Clinical Research Division, Department of Laboratory Medicine, University of Washington, Seattle, WA 98109, USA.
Hum Immunol. 2011 Jun;72(6):503-9. doi: 10.1016/j.humimm.2011.03.003. Epub 2011 Apr 2.
Clonal chromosomal abnormalities are often found in the tumor cells of patients with malignancies. These abnormalities can cause downregulation of human leukocyte antigen (HLA) and instability of short tandem repeat (STR) DNA sequences, confounding HLA typing and/or engraftment analysis in hematopoietic stem cell transplants (HSCT). We describe here the abnormalities observed during testing of 600 HSCT patients. HLA molecular typing was performed by reference strand conformational analyses and/or sequence-based typing. STR testing was performed with 10 to 16 STR primer sets, following 1 to 4 informative loci in each patient. Eight patients exhibited either loss of heterozygosity (4 STR, 3 HLA) or STR length mutation (n = 1), and 5 of the 8 exhibited correlative cytogenetic abnormalities. Diagnoses were acute myelogenous leukemia (AML; n = 7) or myelofibrosis (MFIB: n = 1), yielding an 11% incidence of these chromosomal abnormalities among the subset of 72 AML/MFIB HSCT patients. These results highlight some of the problems encountered and the possibility for interpretive errors that can arise when analyzing molecular typing and engraftment data, particularly among AML/MFIB patients.

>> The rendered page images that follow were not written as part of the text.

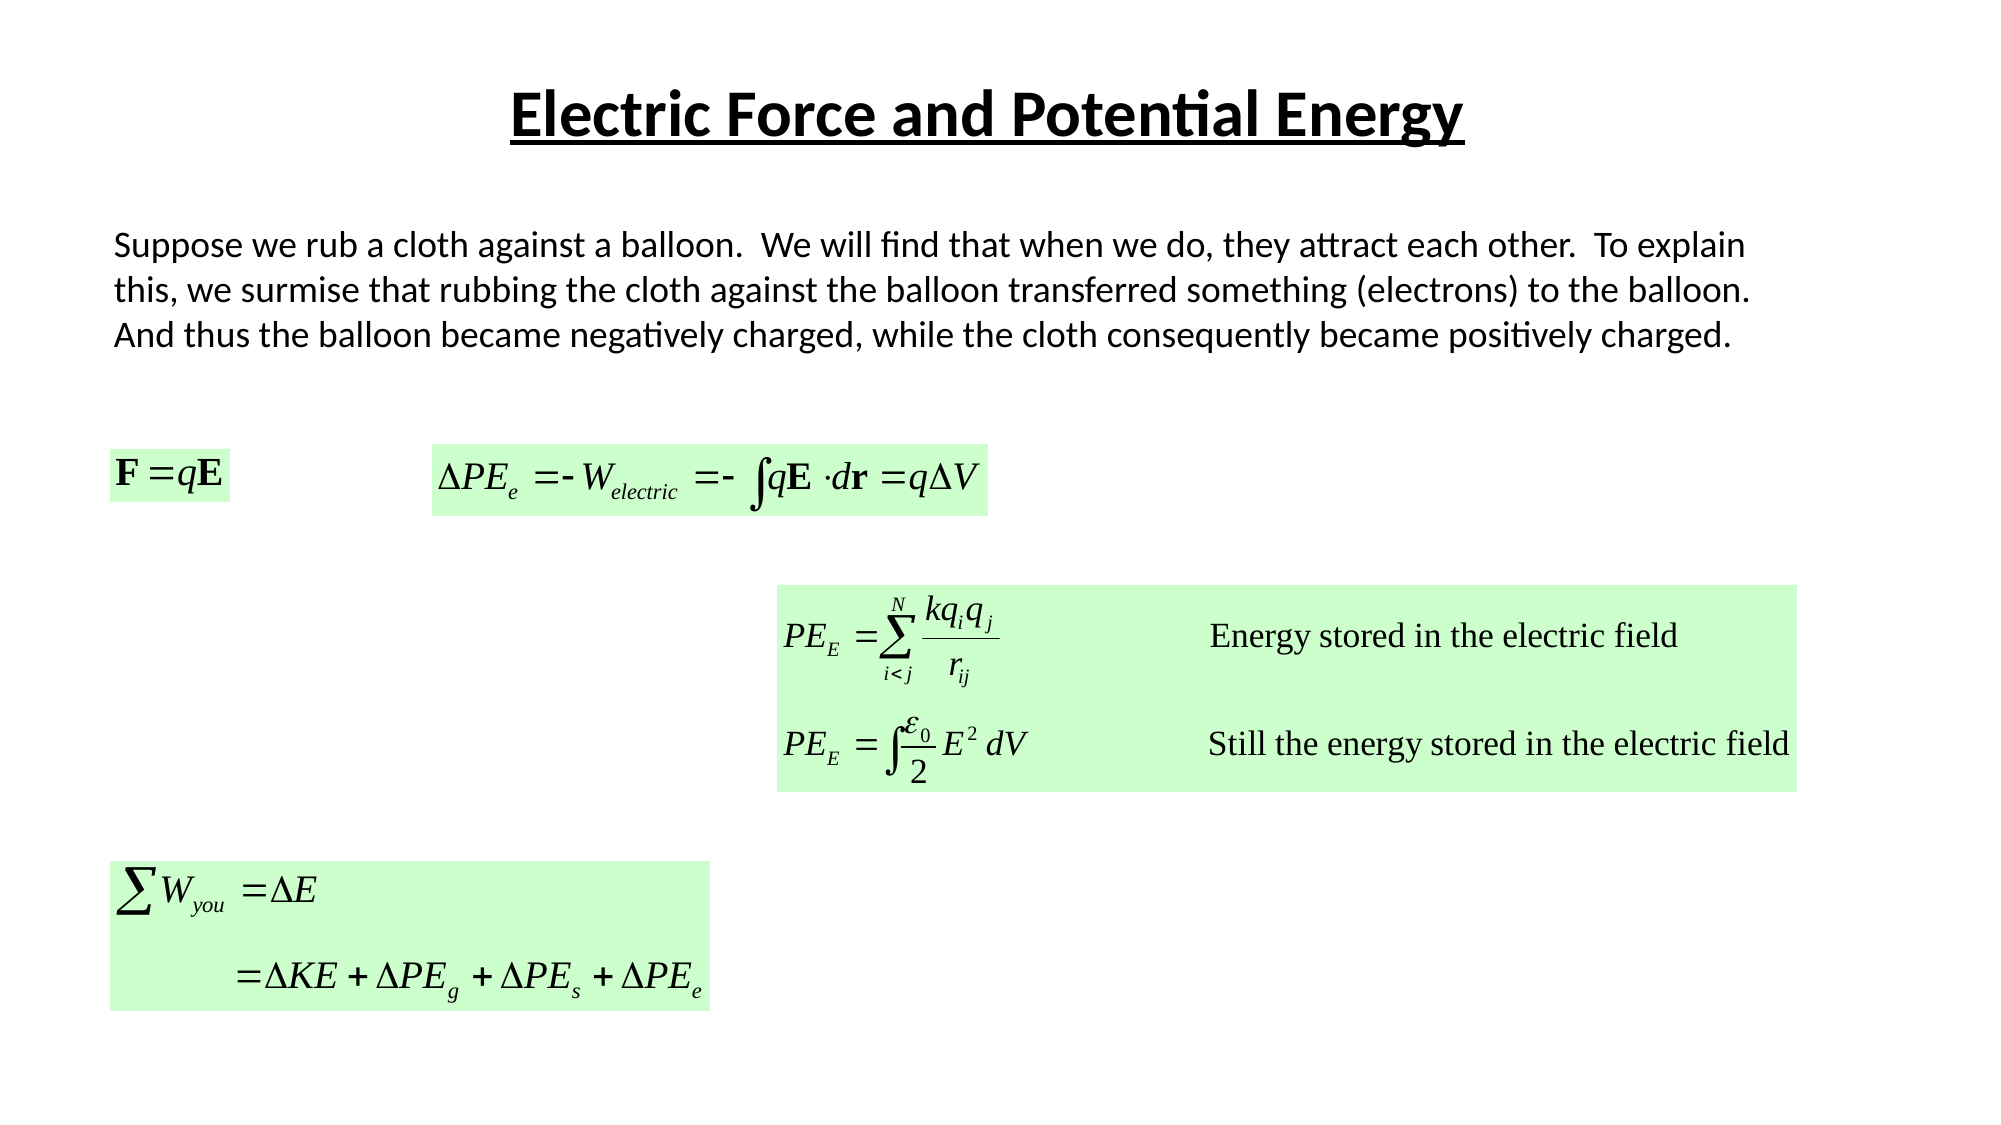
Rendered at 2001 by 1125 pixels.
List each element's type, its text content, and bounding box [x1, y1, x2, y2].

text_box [431, 444, 989, 516]
text_box Suppose we rub a cloth against a balloon. We will find that when we do, they attract each other. To explain this, we surmise that rubbing the cloth against the balloon transferred something (electrons) to the balloon. And thus the balloon became negatively charged, while the cloth consequently became positively charged. [99, 212, 1831, 363]
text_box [777, 585, 1797, 792]
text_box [109, 861, 710, 1011]
text_box Electric Force and Potential Energy [495, 61, 1544, 157]
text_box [109, 448, 230, 502]
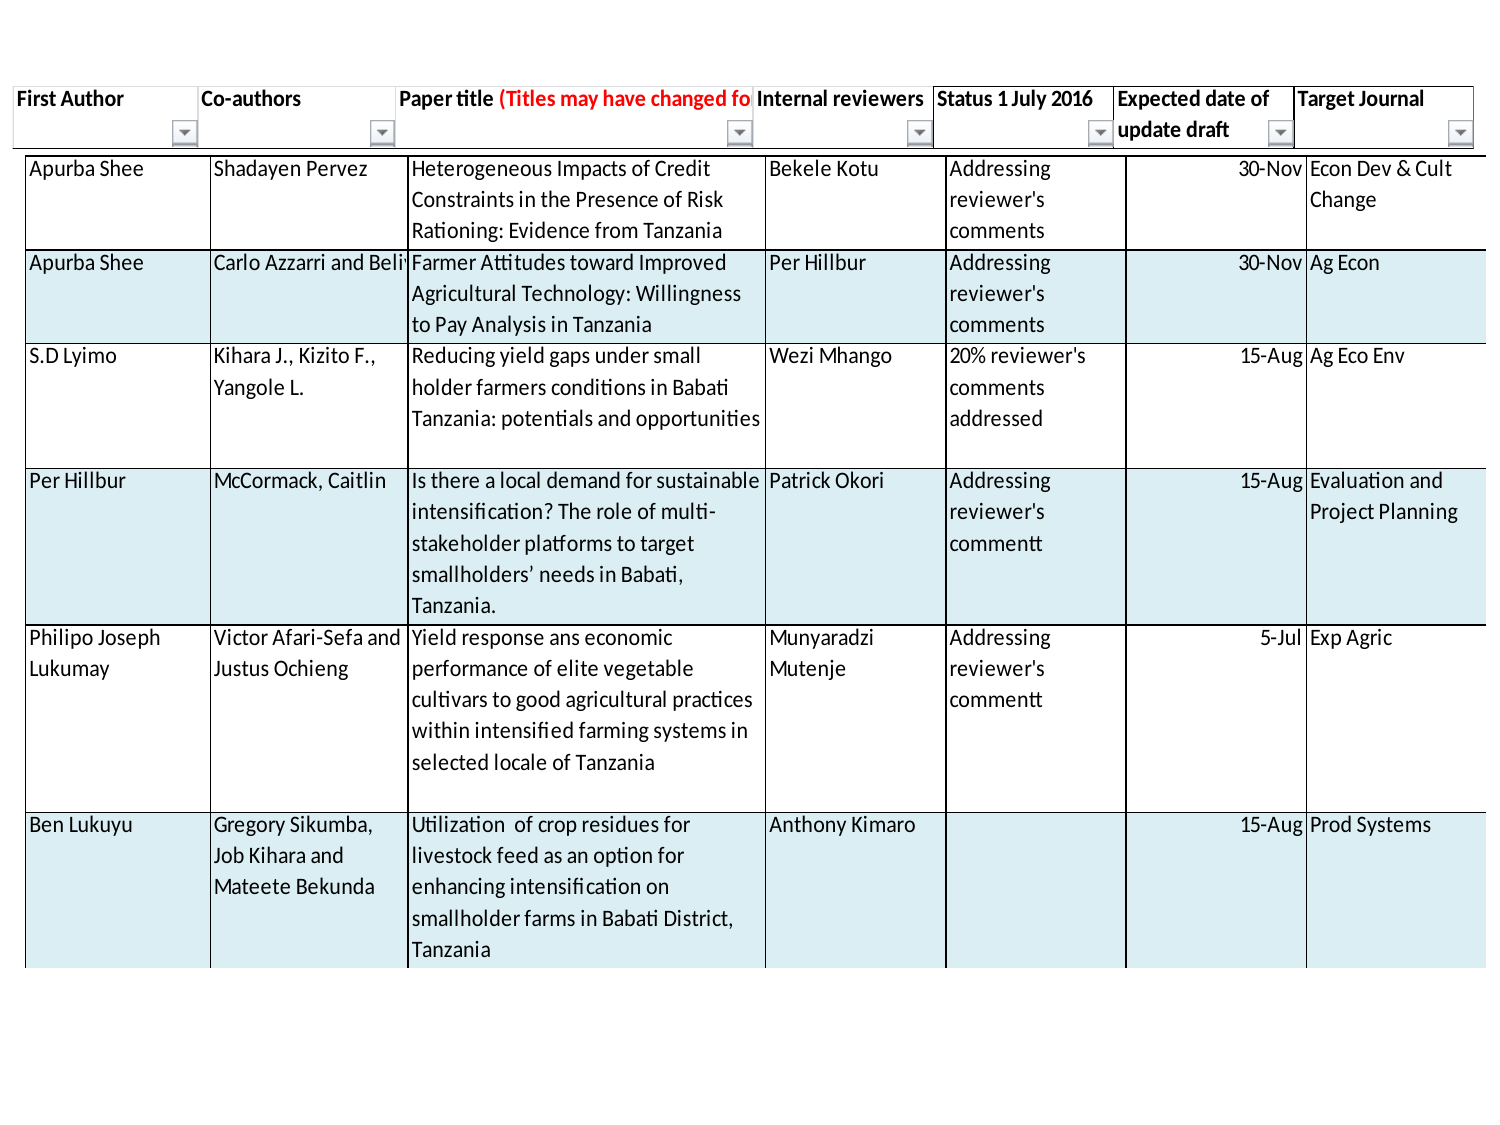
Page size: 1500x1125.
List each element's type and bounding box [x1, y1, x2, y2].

克隆染色体异常在恶性肿瘤患者的肿瘤细胞中经常被发现。这些异常可导致人类白细胞抗原(HLA)的下调和短串联重复(STR)DNA 序列的不稳定性,从而干扰造血干细胞移植(HSCT)中的 HLA 分型和/或植入分析。我们在此描述了在对 600 名 HSCT 患者进行检测时观察到的异常情况。HLA 分子分型采用参考链构象分析和/或基于序列的分型进行。STR 测试采用 10 到 16 个 STR 引物组,每个患者检测 1 到 4 个信息性基因座。8 名患者表现出杂合性丢失(4 个 STR,3 个 HLA)或 STR 长度突变(n = 1),其中 5 名患者存在相关的细胞遗传学异常。诊断为急性髓系白血病(AML;n = 7)或骨髓纤维化(MFIB:n = 1),在 AML/MFIB HSCT 患者亚组的 72 名患者中,这些染色体异常的发生率为 11%。这些结果强调了在分析分子分型和植入数据时可能遇到的一些问题,以及可能出现的解释错误,尤其是在 AML/MFIB 患者中。